Available data:
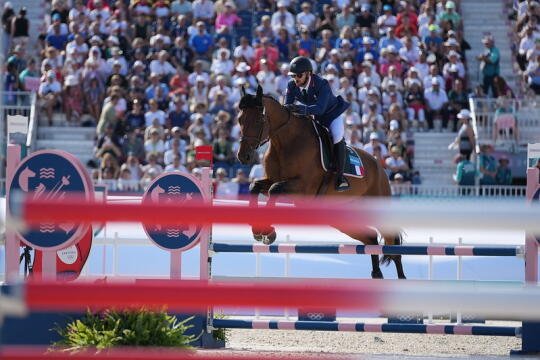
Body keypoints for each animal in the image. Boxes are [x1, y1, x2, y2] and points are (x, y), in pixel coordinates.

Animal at [236, 86, 404, 280]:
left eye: (258, 120)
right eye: (240, 120)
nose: (243, 156)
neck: (285, 141)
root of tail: (380, 167)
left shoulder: (304, 186)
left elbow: (274, 189)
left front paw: (267, 231)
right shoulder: (273, 180)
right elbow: (255, 186)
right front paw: (258, 230)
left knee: (392, 245)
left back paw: (402, 279)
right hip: (342, 217)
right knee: (370, 237)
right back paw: (377, 274)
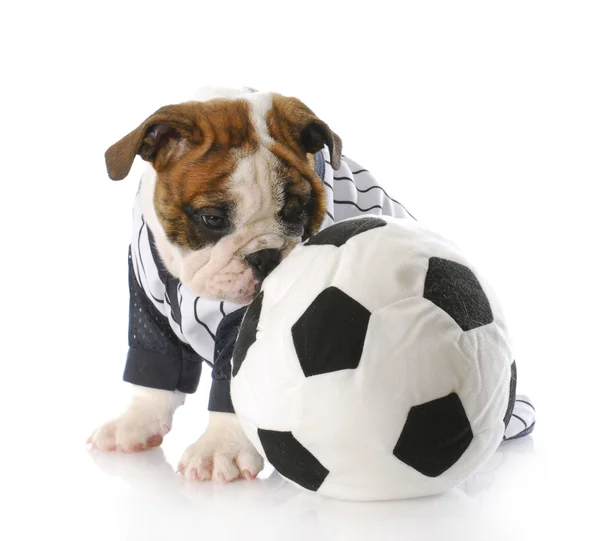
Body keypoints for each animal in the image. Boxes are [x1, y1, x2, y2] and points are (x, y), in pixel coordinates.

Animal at [88, 85, 412, 480]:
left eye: (297, 210)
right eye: (212, 218)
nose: (266, 256)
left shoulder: (240, 323)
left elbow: (232, 388)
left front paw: (219, 448)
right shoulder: (147, 302)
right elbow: (153, 368)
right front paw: (135, 422)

Work task: Your task is to retype, exactly and only, the lines from the line holding "right front paw: (258, 230)" through the final line of the data above, with both ends kept. Drop the pictures.

Output below:
right front paw: (258, 230)
left knee: (392, 245)
left back paw: (402, 279)
right hip: (342, 217)
right knee: (370, 237)
right back paw: (377, 274)
Body keypoints for each animal in the image. Boxes are [x1, y1, x2, y2] and points are (x, y), in pixel coordinates.

Animal at [88, 85, 412, 480]:
left eye: (297, 210)
right eye: (212, 218)
nose: (266, 256)
left shoulder: (240, 323)
left elbow: (232, 388)
left front paw: (219, 448)
right shoulder: (147, 302)
right elbow: (153, 368)
right front paw: (135, 422)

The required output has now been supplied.